Walton Goggins breaks down that Sam Rockwell ‘White Lotus’ cameo: “There was a certain amount of anxiety”
There were a lot of attention-grabbing moments in episode five, season three of The White Lotus. There was some brotherly smooching between Saxon and Lochy. Laurie got a bit carried away while partying with the Russians. And Victoria went completely off the deep end when Piper told her she was a Buddhist. However, the biggest talking point to emerge from the episode was Sam Rockwell’s unexpected cameo as Frank, one of Rick’s (Walton Goggins) old buddies.
In the episode, Rick is in Bangkok to settle some unfinished business with the man he believes killed his father, and he goes to an upscale bar to have drinks with his former pal. Frank doesn’t get much screen time, but he provides a riveting monologue about his journey of self-discovery since moving to Thailand that steals the whole episode. It starts with him detailing his voracious sexual appetite and fetish for Asian women and then morphs into his realisation that he is queer and questioning his gender identity.
“Am I a middle-aged white guy on the inside too?” he muses. “Or inside, could I be an Asian girl? I don’t know. Guess I was trying to fuck my way to the answer. Then I realised I’ve got to stop the drugs, the girls, trying to be a girl; I got into Buddhism.”
In the days following the episode’s release, Goggins said that he found the monologue deeply moving from the moment he read it in the script. However, he had mixed feelings about Rockwell being the person to deliver it.
“I read [the scene] when I first read all the scripts two or three months before we started filming,” he told Entertainment Weekly. “And I was so blown away by [creator] Mike White and what he has to say about the world and these people, and really all of us, through this monologue. I just read it over and over and over and over and over again.”
Originally, there had been another actor lined up for the part, but when that fell through, Rockwell, who has been in a relationship with actor Leslie Bibb (who plays Kate in the series) for over two decades, was the obvious choice. Goggins found his longstanding friendship with Rockwell to be both a blessing and a curse as their scene approached.
“We did a movie together like 14, 15 years ago [Cowboys & Aliens], and he has been one of my best and dearest friends over the last 15 years of my life,” he told Vanity Fair. “So that is both a positive and a negative in the sense that we haven’t worked together since then.
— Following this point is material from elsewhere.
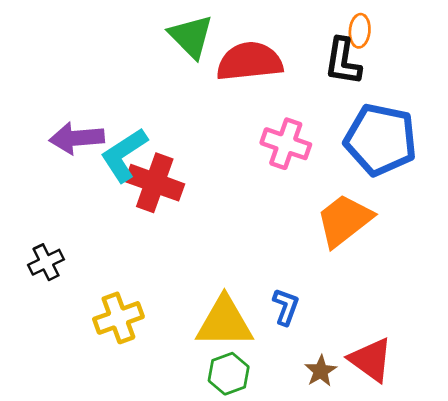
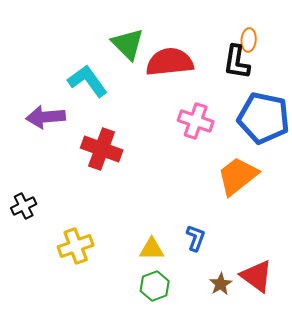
cyan L-shape: (124, 155) -> (88, 81), moved, turned 87
yellow triangle: (224, 322) -> (152, 249), size x0.6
Further complicating this collaboration is that Sam is my hero. He’s really one of the guys in my generation that I look up to, and he knows that. So coming into this experience, there was a certain amount of anxiety, meaning I didn’t want to let my friend down.”
Despite his trepidation, he and Rockwell discussed the scene at length beforehand to ensure it would go off without a hitch. They talked about the characters’ backstories, how they knew each other, and what their relationship symbolised. They did the scene seven or eight times, and he remembered feeling completely at ease with the process. Even now, months later, he is still in awe of the experience.
“I just can’t highlight enough what this particular episode meant to me, not only as an artist but as a friend,” he said. “To see these two people play these two characters that are friends in life, and for it to be about what it’s about and what is being said… It was really one of the greatest opportunities and privileges to get to go through this experience with Sammy Rock.”
It isn’t clear whether Rockwell will return in any of the remaining three episodes, but his scene has already become a peak White Lotus moment that will go down as one of the show’s most memorable strokes of genius.